◆ Actions to take:
[A] Quote the court opinion word for word, from "For reasons not" up to and including "on these counts.".
[B] Translate this sentence from the court opinion into Spanish: "Even so, the sentencing court applied this circumstance in imposing defendant's sentence."
[C] Answer these questions using the court opinion:
(i) Which county's Superior Court issued the judgment under appeal?
(ii) In what month and year did the offenses against Y take place?
(iii) How many offenses was the defendant charged with by amended information?

◆ Source text:
— Begin —
State v. Mancebo

Decision Date04 January 2000
Citation91 Cal.Rptr.2d 587
Parties(Cal.App. 5 Dist. 2000) THE PEOPLE, Plaintiff and Respondent, v. CHAD MELVIN MANCEBO, Defendant and Appellant. F028473 Filed
CourtCalifornia Court of Appeals Court of Appeals

APPEAL from a judgment of the Superior Court of Tulare County.

Gerald F. Sevier, Judge.

(Super. Ct. No. 38599)

Kyle Gee, under appointment by the Court of Appeal, for Defendant and Appellant.

Daniel E. Lungren, Attorney General, George Williamson, Chief Assistant Attorney General, Robert R. Anderson, Assistant Attorney General, Margaret Venturi and Eric L. Christoffersen, Deputy Attorneys General, for Plaintiff and Respondent.

CERTIFIED FOR PARTIAL PUBLICATION*

OPINION

In the published portion of this opinion we address alleged sentencing errors under Penal Code1section 667.61, also known as the "One Strike" law. Stated briefly, defendant was convicted by jury of various violent sex offenses committed on separate dates and against different victims, who we refer to as "R" and "Y."

In July 1995, defendant pointed a handgun and ordered Y into his truck. He drove Y to a remote location, on the way forced her to orally copulate him, and later he committed forcible rape twice, sodomy twice, and another act of oral copulation. Pursuant to section 667.61, the information alleged these crimes were committed under the specified circumstances of kidnap and firearm use. ( 667.61, subds. (e)(1) & (4).) In August 1995, after R voluntarily rode with defendant to a remote location, he placed a gun to her head, tied her hands, and committed forcible sodomy upon her. Pursuant to section 667.61, the information alleged these crimes were committed under the specified circumstances of firearm use and binding. ( 667.61, subds. (e)(4) & (6).)

For reasons not disclosed by the record, the information did not allege a multiple victim circumstance pursuant to section 667.61, subdivision (e)(5), and the information was never amended to include this allegation. Even so, the sentencing court applied this circumstance in imposing defendant's sentence. Although the People argue the court committed harmless error, we hold the sentence was unauthorized under the circumstances, and therefore not subject to harmless error analysis. In the unpublished portion of this opinion we reject defendan't remaing contentions, but remand for resentencing on the firearm-use enhancements pertaining to counts 4, 5 and 6, based on respondent's contention that the court imposed and unauthorized sentence on these counts.

PROCEDURAL HISTORY2

By amended information, defendant was charged with 10 offenses against 2 separate victims on different dates. Specifically, he was charged with kidnapping with intent to rape (count 1; 207, subd. (a)/208 subd. (d)) and within the meaning of section 667.8, subdivision (a); second degree robbery (count 2; 211); two counts of forcible rape (counts 3 & 4; 261, subd. (a)(2)); three counts of forcible sodomy (counts 5, 6, & 9; 286, subd. (c)); two counts of forcible oral copulation (counts 7 & 8; 288a, subd. (c)); and forcible anal and genital penetration by a foreign object (count 10; 289, subd. (a)). Regarding all counts, it was alleged that defendant personally used a firearm within the meaning of section 12022.5, subdivision (a). With respect to sex offense counts 3 through 8, it was alleged the circumstances of kidnap and use of a firearm applied, within the meaning of section 667.61, subdivisions (a) and (e). Finally, as to sex offense counts 9 and 10, it was alleged that the circumstances of binding or tying the victim and use of a firearm applied, within the meaning of section 667.61, subdivisions (a) and (e).
— End —
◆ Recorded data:
— Begin —
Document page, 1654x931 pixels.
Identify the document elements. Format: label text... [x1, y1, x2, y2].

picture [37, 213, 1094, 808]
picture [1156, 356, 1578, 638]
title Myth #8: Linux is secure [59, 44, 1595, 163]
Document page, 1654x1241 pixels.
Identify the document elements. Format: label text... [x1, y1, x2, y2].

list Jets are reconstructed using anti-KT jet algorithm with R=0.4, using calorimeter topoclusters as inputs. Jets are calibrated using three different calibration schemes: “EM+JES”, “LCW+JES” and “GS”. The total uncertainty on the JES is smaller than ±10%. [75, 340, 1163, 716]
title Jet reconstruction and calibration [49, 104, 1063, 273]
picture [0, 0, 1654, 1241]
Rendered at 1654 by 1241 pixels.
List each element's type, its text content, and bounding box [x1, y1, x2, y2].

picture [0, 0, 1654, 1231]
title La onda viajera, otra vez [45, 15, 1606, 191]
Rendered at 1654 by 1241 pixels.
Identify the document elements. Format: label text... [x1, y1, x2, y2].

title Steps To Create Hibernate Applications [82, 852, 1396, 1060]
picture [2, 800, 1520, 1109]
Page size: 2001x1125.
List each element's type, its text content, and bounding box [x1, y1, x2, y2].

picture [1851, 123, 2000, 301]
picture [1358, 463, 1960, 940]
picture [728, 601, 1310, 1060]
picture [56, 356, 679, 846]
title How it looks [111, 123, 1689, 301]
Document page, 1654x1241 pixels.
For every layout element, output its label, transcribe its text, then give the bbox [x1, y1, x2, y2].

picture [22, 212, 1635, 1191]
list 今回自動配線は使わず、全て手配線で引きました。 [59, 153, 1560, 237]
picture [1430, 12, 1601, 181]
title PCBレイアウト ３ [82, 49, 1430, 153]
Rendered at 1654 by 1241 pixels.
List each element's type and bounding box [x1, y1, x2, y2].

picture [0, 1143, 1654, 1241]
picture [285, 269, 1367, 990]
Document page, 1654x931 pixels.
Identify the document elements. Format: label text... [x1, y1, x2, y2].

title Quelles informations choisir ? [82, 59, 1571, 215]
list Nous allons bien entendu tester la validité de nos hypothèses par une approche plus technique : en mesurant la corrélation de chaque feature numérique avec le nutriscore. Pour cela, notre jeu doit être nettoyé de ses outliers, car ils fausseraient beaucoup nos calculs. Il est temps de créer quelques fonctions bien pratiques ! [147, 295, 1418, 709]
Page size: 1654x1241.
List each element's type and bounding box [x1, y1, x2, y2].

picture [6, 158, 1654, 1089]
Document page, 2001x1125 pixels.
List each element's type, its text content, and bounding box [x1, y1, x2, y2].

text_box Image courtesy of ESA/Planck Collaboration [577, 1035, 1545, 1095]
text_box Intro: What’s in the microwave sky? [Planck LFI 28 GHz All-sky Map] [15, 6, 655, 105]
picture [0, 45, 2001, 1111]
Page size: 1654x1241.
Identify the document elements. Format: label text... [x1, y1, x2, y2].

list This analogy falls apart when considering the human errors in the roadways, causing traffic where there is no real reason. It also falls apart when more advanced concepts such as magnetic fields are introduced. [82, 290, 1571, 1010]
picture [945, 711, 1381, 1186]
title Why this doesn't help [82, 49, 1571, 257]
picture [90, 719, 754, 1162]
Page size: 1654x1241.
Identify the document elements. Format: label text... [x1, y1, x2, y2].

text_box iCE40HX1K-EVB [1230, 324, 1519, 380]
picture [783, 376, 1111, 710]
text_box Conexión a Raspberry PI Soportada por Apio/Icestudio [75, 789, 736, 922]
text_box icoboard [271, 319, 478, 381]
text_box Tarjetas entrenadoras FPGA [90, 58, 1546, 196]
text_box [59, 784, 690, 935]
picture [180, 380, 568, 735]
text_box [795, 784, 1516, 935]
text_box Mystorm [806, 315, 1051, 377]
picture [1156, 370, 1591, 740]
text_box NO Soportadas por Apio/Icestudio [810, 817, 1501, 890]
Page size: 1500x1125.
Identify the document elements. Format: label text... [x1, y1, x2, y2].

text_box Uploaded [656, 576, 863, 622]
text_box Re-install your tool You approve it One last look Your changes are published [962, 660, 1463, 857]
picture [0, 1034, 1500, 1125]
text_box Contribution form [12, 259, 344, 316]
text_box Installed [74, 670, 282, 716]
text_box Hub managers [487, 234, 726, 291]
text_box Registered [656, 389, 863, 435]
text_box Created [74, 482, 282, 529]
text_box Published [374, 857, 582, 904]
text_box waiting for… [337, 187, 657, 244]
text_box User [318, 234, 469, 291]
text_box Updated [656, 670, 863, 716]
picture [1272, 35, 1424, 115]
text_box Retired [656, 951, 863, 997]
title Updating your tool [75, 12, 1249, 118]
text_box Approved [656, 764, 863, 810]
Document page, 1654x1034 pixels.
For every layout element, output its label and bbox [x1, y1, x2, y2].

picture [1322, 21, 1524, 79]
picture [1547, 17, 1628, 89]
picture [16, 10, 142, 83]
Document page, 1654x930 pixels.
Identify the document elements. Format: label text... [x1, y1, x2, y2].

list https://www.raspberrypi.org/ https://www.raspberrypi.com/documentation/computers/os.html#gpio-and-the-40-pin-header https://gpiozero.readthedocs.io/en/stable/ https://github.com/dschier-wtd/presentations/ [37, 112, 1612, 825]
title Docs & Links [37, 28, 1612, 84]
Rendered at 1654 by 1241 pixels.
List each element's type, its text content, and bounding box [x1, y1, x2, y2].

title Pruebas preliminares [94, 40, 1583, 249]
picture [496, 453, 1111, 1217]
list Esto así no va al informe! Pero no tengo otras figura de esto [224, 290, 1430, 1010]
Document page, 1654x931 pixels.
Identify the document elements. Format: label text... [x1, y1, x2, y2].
— End —
◆ Results in order:
[A]
For reasons not disclosed by the record, the information did not allege a multiple victim circumstance pursuant to section 667.61, subdivision (e)(5), and the information was never amended to include this allegation. Even so, the sentencing court applied this circumstance in imposing defendant's sentence. Although the People argue the court committed harmless error, we hold the sentence was unauthorized under the circumstances, and therefore not subject to harmless error analysis. In the unpublished portion of this opinion we reject defendan't remaing contentions, but remand for resentencing on the firearm-use enhancements pertaining to counts 4, 5 and 6, based on respondent's contention that the court imposed and unauthorized sentence on these counts.

[B] Aun así, el tribunal sentenciador aplicó esta circunstancia al imponer la pena del acusado.

[C]
(i) Tulare County
(ii) July 1995
(iii) 10